→ **WORK INSTRUCTION**:
Leaving the images behind, copy every line of the records exactly.

→ **THE DATA**:
####################
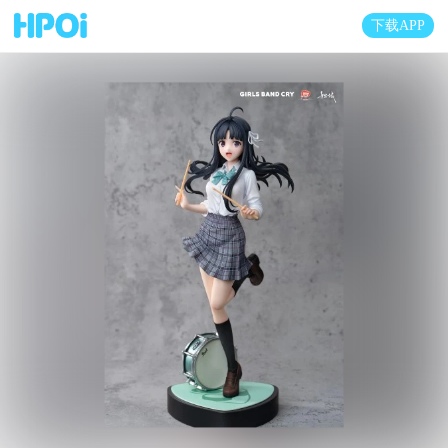
下载APP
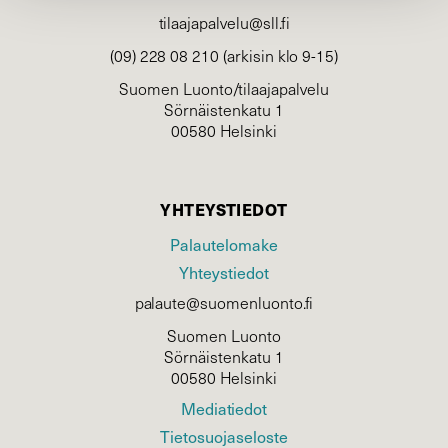
tilaajapalvelu@sll.fi
(09) 228 08 210 (arkisin klo 9-15)
Suomen Luonto/tilaajapalvelu
Sörnäistenkatu 1
00580 Helsinki
YHTEYSTIEDOT
Palautelomake
Yhteystiedot
palaute@suomenluonto.fi
Suomen Luonto
Sörnäistenkatu 1
00580 Helsinki
Mediatiedot
Tietosuojaseloste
####################
→ **PROBLEM SOLUTION**:
下载APP
tilaajapalvelu@sll.fi
(09) 228 08 210 (arkisin klo 9-15)
Suomen Luonto/tilaajapalvelu
Sörnäistenkatu 1
00580 Helsinki
YHTEYSTIEDOT
Palautelomake
Yhteystiedot
palaute@suomenluonto.fi
Suomen Luonto
Sörnäistenkatu 1
00580 Helsinki
Mediatiedot
Tietosuojaseloste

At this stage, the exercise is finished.